# A little spalted hackberry



## slatron25 (Dec 18, 2007)

Or is it hackeberry?  10" tip to tip , 3 1/2 high and finished with wipe on poly.


----------



## Old Skhool (Oct 31, 2009)

Beautiful piece of wood, and a darn nice turning. :thumbsup::thumbsup: (2 thumbs up)


----------



## Roger Newby (May 26, 2009)

Don't matter how you spell it.......that's really beautiful. :yes:


----------



## firehawkmph (Apr 26, 2008)

Hey Tim,
Looks good. Hackeberry, hackberry, potato, pottato, who can denounce it. Nice looking piece of wood, turned out well. 
Mike Hawkins


----------



## djwood1 (Nov 14, 2009)

That is sharp looking!


----------



## okiebugg (Dec 6, 2010)

*Hackberry*

It's sure looks a lot like spalted Hackberry to me. The difference in patina inside the bowl from the outside is dramatic (brownish inside)
and the way the annular rings look close to the heartwood make me think it is indeed Hackberry....Nice woodturning.

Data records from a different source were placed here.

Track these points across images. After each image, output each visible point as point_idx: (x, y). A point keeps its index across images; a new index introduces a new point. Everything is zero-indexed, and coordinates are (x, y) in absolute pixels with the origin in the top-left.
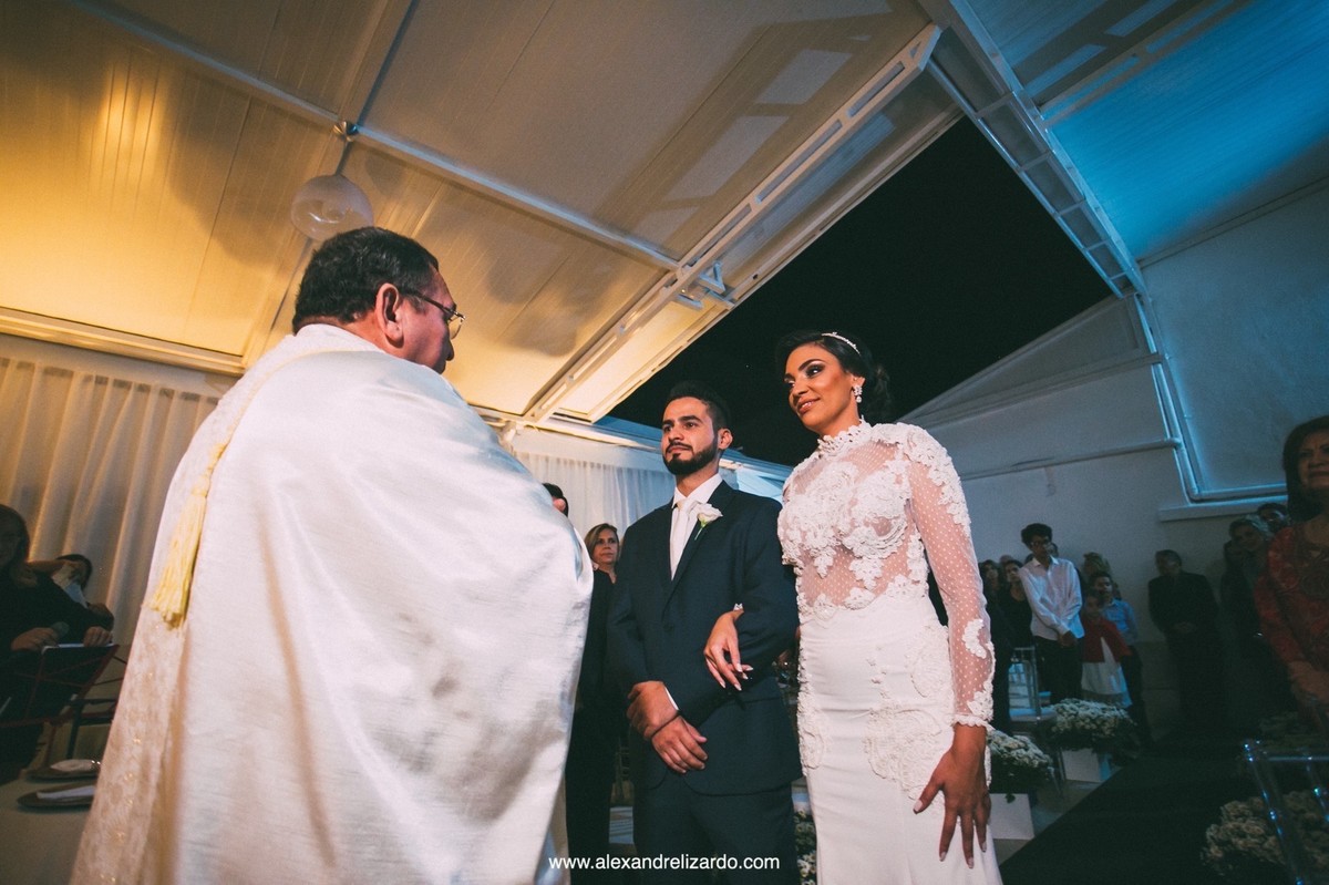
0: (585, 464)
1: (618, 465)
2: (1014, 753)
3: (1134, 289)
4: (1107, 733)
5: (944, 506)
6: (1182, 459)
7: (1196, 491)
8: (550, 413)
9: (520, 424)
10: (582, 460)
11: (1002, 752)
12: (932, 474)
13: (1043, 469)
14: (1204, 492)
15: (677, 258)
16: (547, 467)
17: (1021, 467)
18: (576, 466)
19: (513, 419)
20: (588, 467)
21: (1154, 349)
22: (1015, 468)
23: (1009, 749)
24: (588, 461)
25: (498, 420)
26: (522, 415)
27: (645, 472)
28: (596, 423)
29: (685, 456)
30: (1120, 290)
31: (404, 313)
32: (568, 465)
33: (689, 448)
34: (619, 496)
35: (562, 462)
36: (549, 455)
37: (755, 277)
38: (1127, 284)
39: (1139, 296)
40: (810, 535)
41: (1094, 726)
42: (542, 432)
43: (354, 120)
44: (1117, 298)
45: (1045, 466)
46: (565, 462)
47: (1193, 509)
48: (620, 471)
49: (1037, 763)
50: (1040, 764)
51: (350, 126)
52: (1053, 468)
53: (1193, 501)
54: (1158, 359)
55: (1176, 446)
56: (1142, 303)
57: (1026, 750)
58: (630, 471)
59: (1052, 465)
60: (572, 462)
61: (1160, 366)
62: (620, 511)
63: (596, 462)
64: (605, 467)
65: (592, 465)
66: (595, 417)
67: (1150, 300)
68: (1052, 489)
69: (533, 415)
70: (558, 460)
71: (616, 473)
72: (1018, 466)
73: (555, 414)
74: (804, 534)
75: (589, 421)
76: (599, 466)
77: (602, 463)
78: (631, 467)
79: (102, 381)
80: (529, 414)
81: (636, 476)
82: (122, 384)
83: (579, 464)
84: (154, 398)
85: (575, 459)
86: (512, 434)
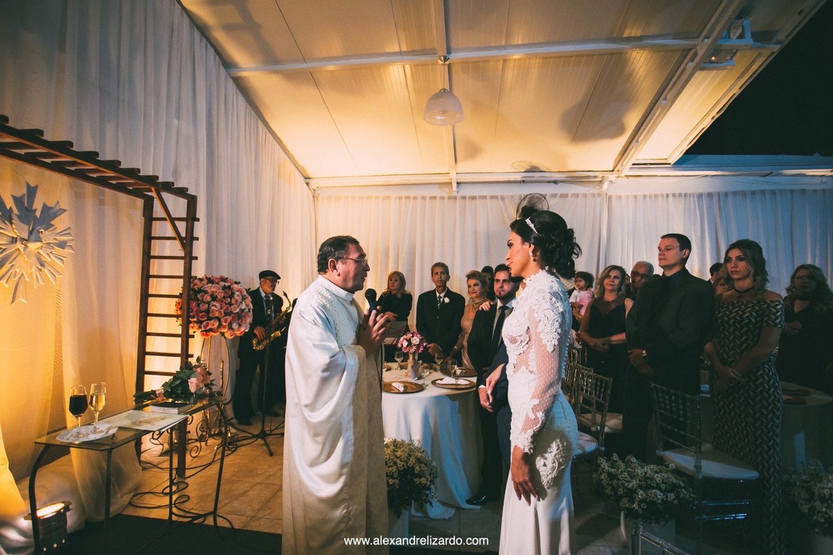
0: (667, 196)
1: (698, 191)
8: (630, 165)
9: (612, 177)
10: (665, 193)
16: (636, 202)
18: (660, 198)
19: (606, 174)
20: (671, 198)
25: (595, 177)
26: (613, 171)
28: (674, 163)
31: (340, 266)
32: (653, 198)
34: (698, 216)
35: (648, 196)
36: (637, 193)
42: (629, 178)
46: (651, 197)
48: (700, 195)
58: (710, 195)
60: (656, 196)
62: (699, 225)
63: (677, 192)
65: (674, 195)
66: (673, 160)
69: (618, 171)
70: (645, 196)
73: (633, 164)
75: (670, 164)
76: (680, 195)
77: (683, 193)
78: (711, 191)
79: (400, 198)
80: (616, 169)
81: (715, 199)
82: (407, 198)
83: (662, 195)
84: (419, 201)
85: (659, 193)
86: (607, 184)
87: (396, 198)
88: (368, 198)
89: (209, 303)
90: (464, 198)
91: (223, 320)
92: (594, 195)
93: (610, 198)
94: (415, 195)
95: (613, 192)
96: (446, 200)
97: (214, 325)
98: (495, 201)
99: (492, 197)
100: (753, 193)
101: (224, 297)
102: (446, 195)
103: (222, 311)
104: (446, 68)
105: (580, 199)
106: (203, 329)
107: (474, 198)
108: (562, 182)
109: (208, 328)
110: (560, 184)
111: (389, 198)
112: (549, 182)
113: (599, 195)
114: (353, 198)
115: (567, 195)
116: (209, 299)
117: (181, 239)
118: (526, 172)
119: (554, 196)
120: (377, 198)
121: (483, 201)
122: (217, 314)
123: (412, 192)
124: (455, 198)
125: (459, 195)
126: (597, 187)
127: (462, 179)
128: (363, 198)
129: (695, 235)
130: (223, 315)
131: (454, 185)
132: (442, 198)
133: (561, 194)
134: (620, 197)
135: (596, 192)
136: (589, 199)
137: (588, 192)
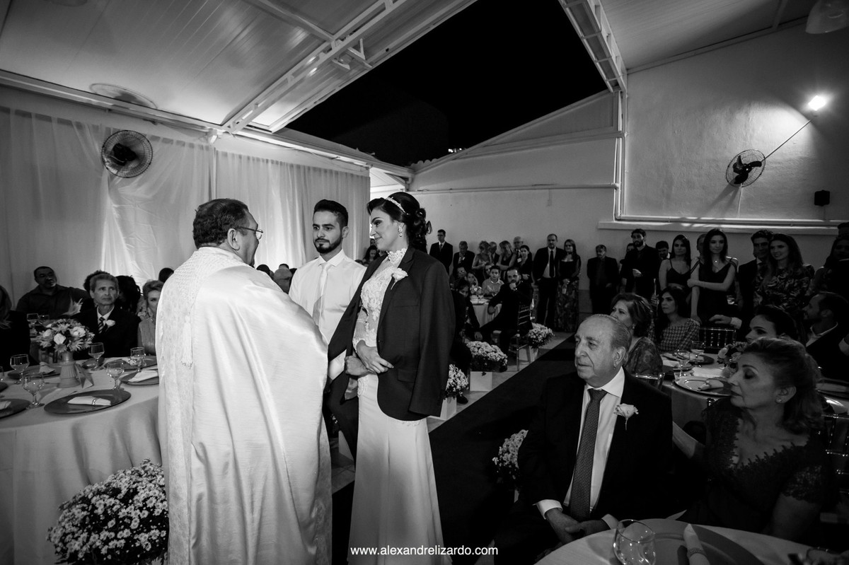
0: (267, 161)
1: (290, 162)
2: (489, 355)
3: (619, 88)
4: (540, 340)
6: (617, 196)
7: (619, 215)
8: (243, 125)
9: (220, 131)
10: (265, 158)
11: (484, 354)
13: (547, 191)
14: (622, 215)
15: (333, 32)
16: (241, 162)
17: (536, 187)
18: (261, 163)
19: (215, 128)
20: (270, 164)
21: (620, 129)
22: (533, 187)
23: (488, 352)
24: (269, 159)
25: (203, 127)
26: (221, 125)
27: (309, 168)
28: (275, 133)
29: (326, 246)
30: (612, 86)
32: (256, 161)
33: (328, 241)
34: (291, 184)
35: (251, 159)
36: (242, 154)
37: (387, 50)
38: (616, 85)
39: (621, 92)
40: (372, 300)
41: (535, 337)
42: (236, 137)
44: (609, 92)
45: (549, 189)
46: (254, 159)
47: (615, 224)
48: (292, 166)
49: (498, 359)
50: (501, 359)
52: (552, 190)
53: (616, 219)
54: (621, 135)
55: (616, 188)
56: (622, 97)
57: (495, 352)
58: (298, 167)
59: (553, 189)
60: (258, 160)
61: (621, 139)
62: (291, 193)
63: (275, 159)
64: (281, 163)
65: (272, 162)
66: (274, 129)
67: (627, 96)
68: (550, 203)
69: (229, 127)
70: (249, 158)
71: (289, 168)
72: (535, 186)
74: (370, 299)
75: (271, 132)
76: (277, 163)
77: (279, 161)
78: (299, 163)
80: (227, 124)
81: (302, 170)
83: (263, 160)
85: (260, 157)
86: (214, 138)
92: (202, 147)
93: (217, 153)
95: (220, 147)
98: (66, 127)
99: (62, 121)
105: (186, 149)
108: (162, 123)
110: (159, 125)
112: (145, 120)
113: (207, 149)
115: (172, 141)
118: (116, 99)
119: (156, 137)
126: (202, 139)
129: (289, 200)
133: (164, 139)
134: (225, 155)
135: (204, 144)
136: (196, 150)
137: (195, 143)
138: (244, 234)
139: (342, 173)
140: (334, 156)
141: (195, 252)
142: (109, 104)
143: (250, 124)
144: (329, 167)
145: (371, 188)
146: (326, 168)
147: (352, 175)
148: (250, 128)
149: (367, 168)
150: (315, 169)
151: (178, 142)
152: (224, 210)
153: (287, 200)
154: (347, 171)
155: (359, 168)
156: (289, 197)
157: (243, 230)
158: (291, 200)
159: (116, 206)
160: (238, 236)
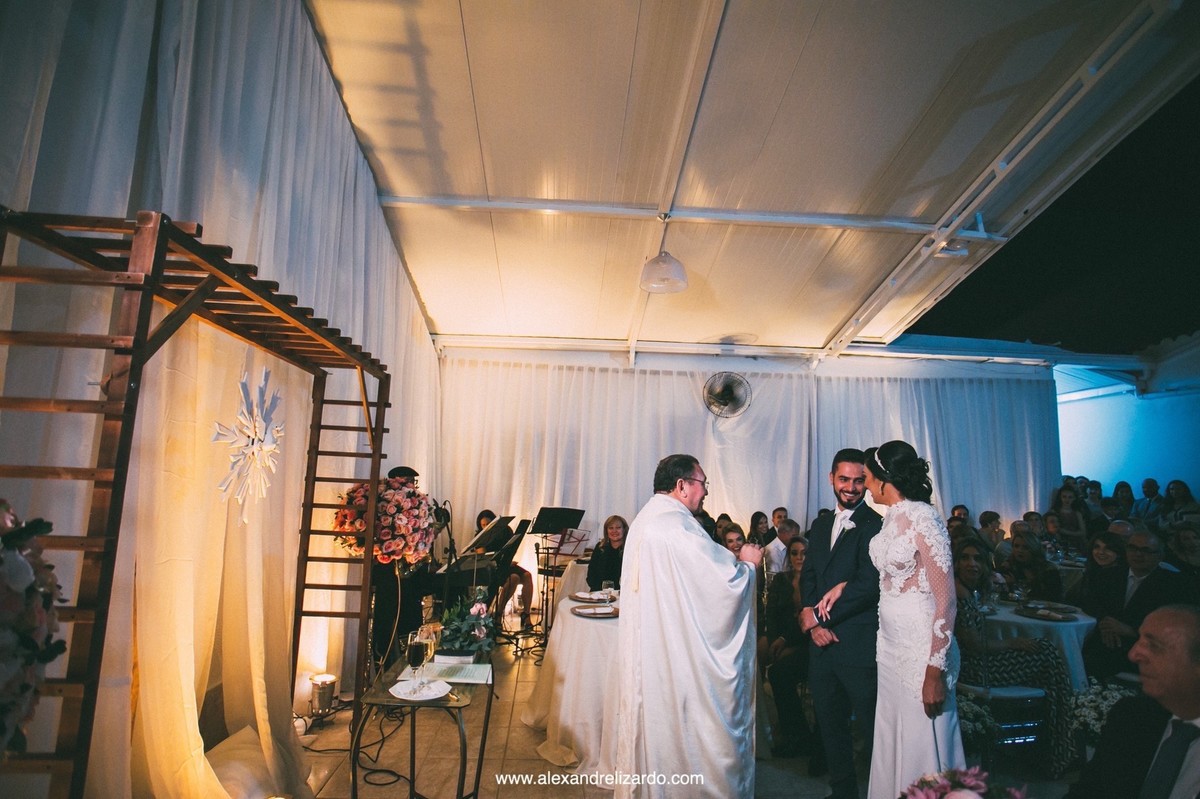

I think that Hackberry is my favorite wood of all time for use on the lathe. I have piles of it outside of my house waiting the two to three years it takes to get the spalted look.


----------



## BigJim (Sep 2, 2008)

I don't know what kind of wood it is but it sure is beautiful and your turning is fantastic.


----------



## ACP (Jan 24, 2009)

Wow is that cool!


----------



## Jeff4woodturning (Feb 1, 2009)

That's cool Tim. Beautiful piece of wood and great design, nicely done!


----------



## jdixon (Nov 21, 2007)

Tim, seriously nice job on this one. I have been experimenting with some wing turnings too. I really like your design on this one. Awesome.

John


----------